Looking ahead, what are the next priorities for the AI for Change Foundation, and how do you see cities or urban innovation actors participating in the initiatives you are developing?
Our focus is moving from awareness to architecture. There is no shortage of conversation about ethical AI or responsible deployment, what is missing are the structural mechanisms that make accountability real rather than rhetorical. That means human-in-the-loop requirements built into procurement standards, not just ethics guidelines. It means personal liability frameworks for AI harms, not just corporate responsibility statements. And it means building the capacity of institutions (cities included) to be intelligent buyers and governors of AI, not just passive recipients of it.

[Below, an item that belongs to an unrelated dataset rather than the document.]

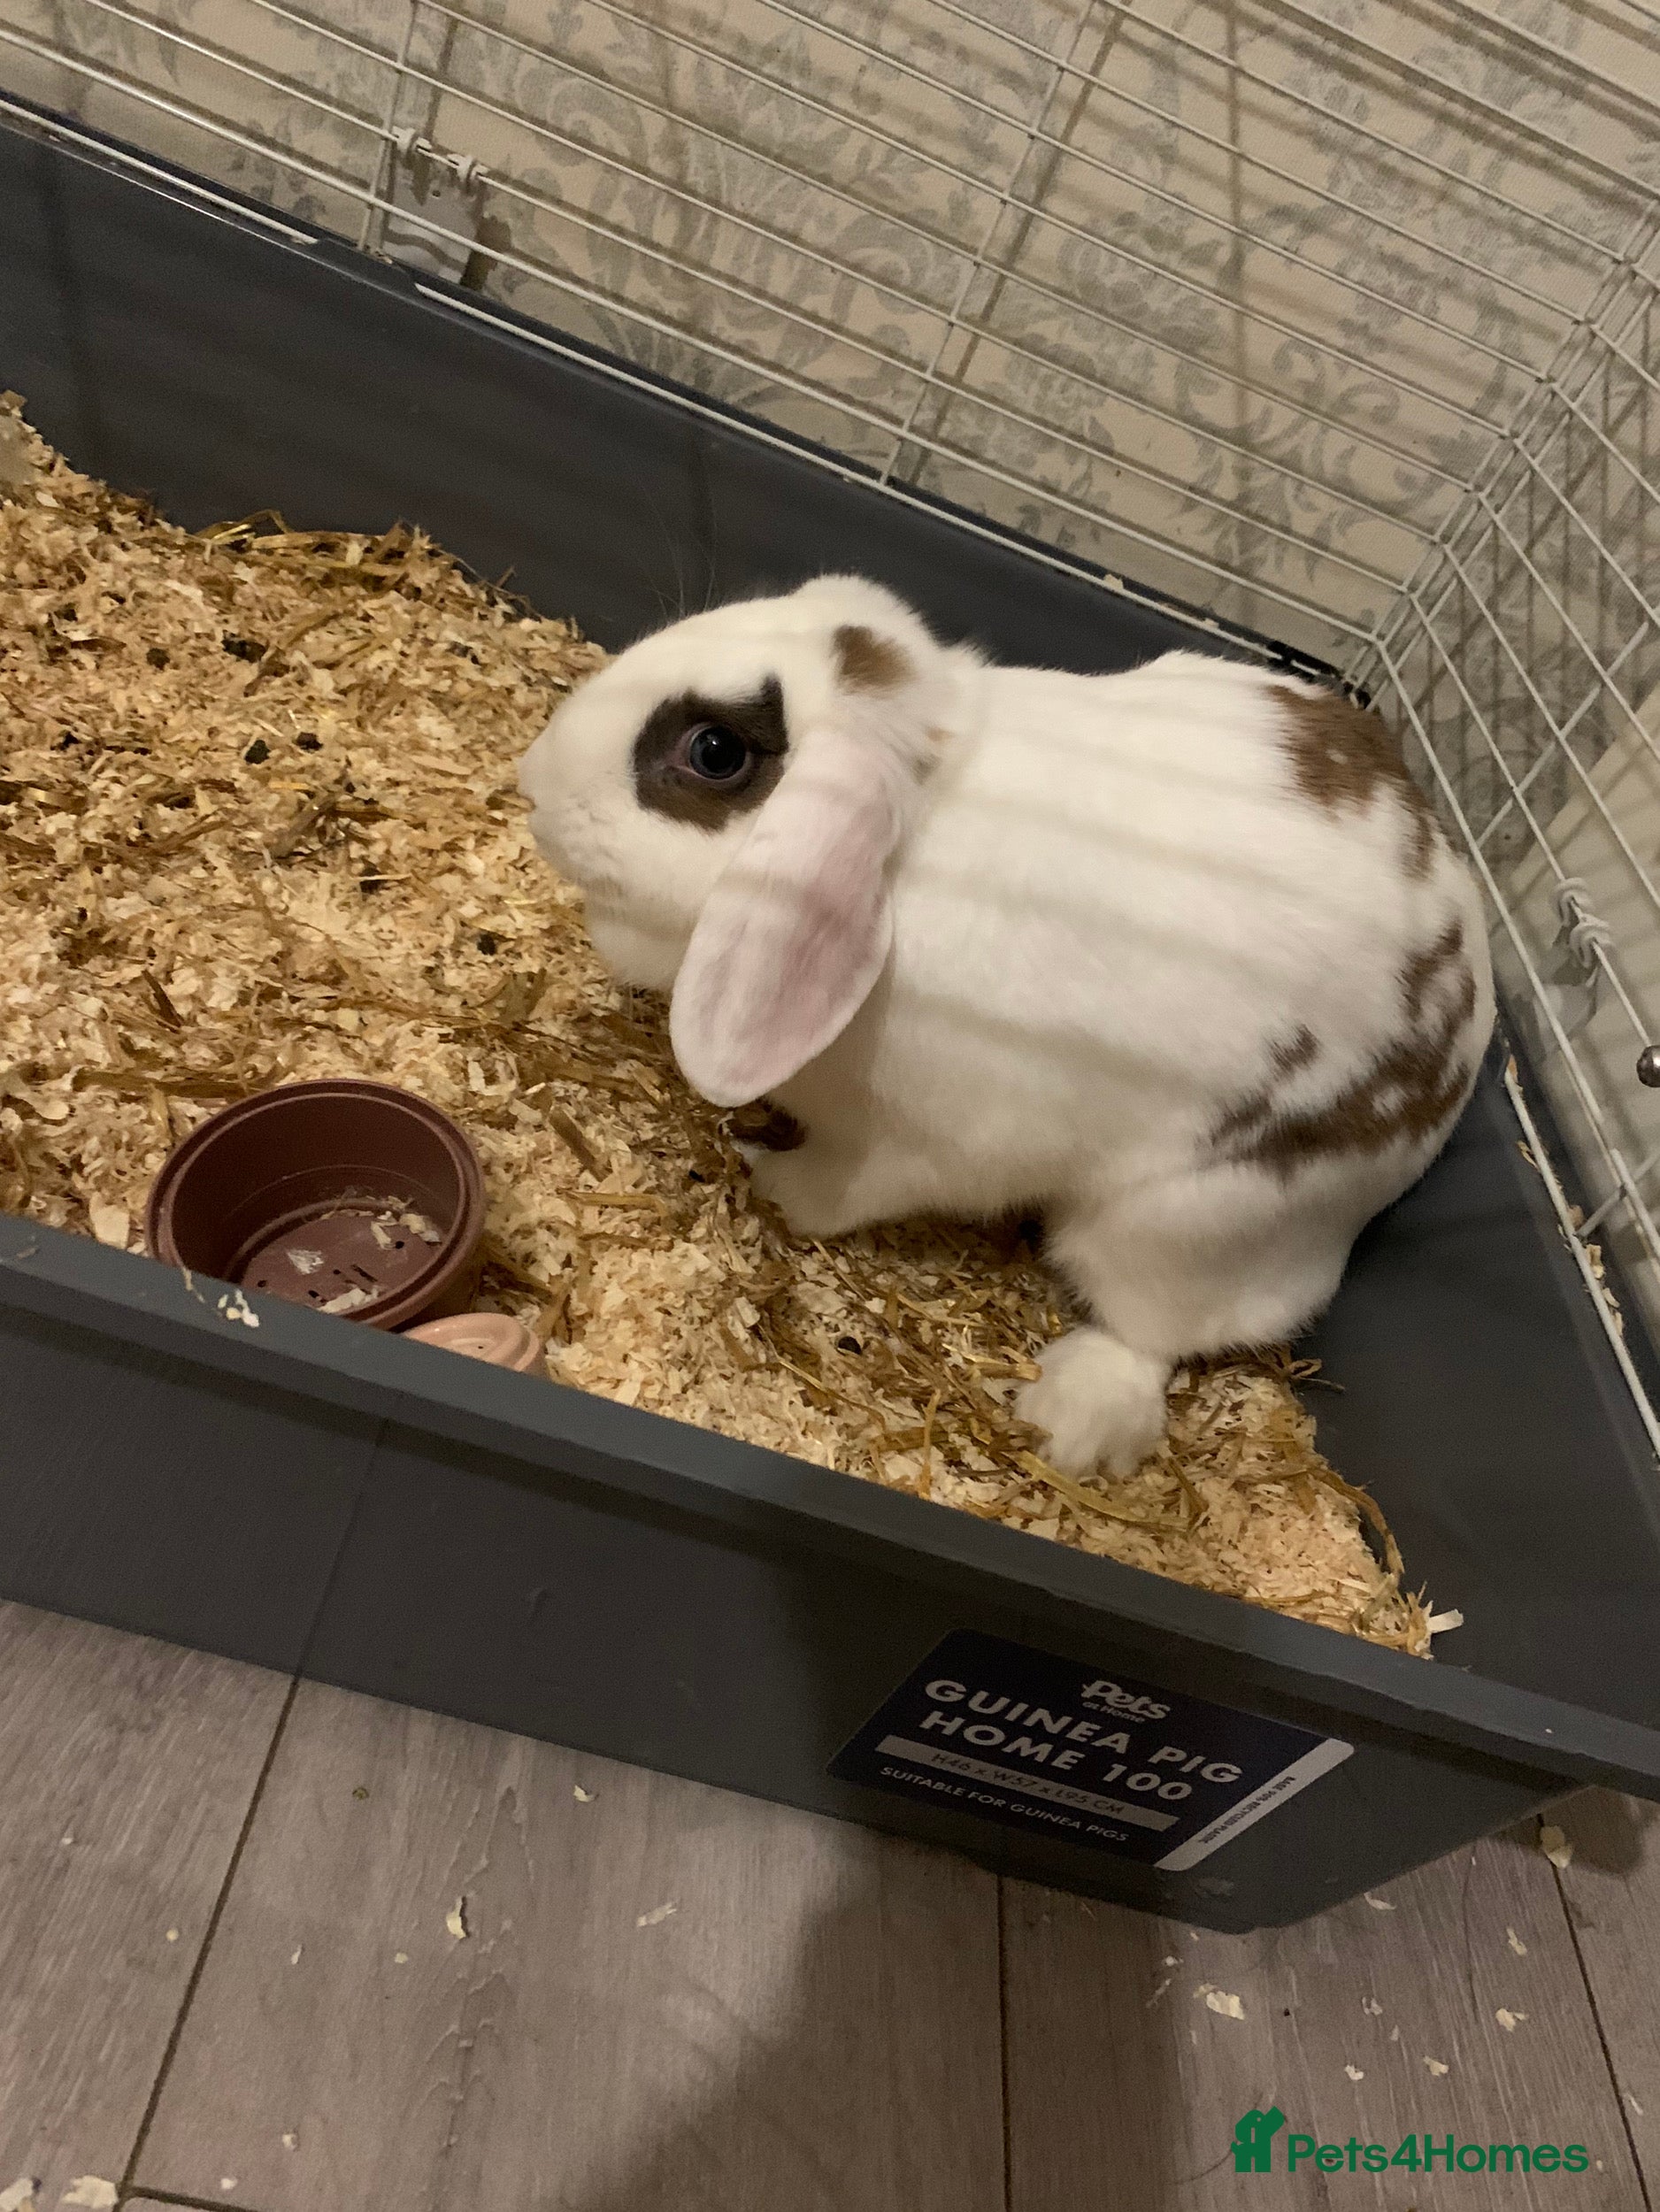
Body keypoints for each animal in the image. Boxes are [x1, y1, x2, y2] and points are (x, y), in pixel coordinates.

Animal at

Cities are particularly interesting to me as actors right now because they are close enough to citizens to feel the consequences of bad AI deployment, but often without the legal frameworks or institutional capacity to push back on vendors or set meaningful conditions. Part of what the Foundation is building is exactly that: tools, frameworks, and cross-sector networks that give urban institutions and the people inside them, more agency in how AI enters their operations.
I see urban innovation actors as essential partners in this, not as an audience. The most important conversations are not happening at Davos but happening in city procurement offices, in hospital IT departments, in municipal councils debating what data they will and won’t share. That is where the governance gap is largest and where the work matters most.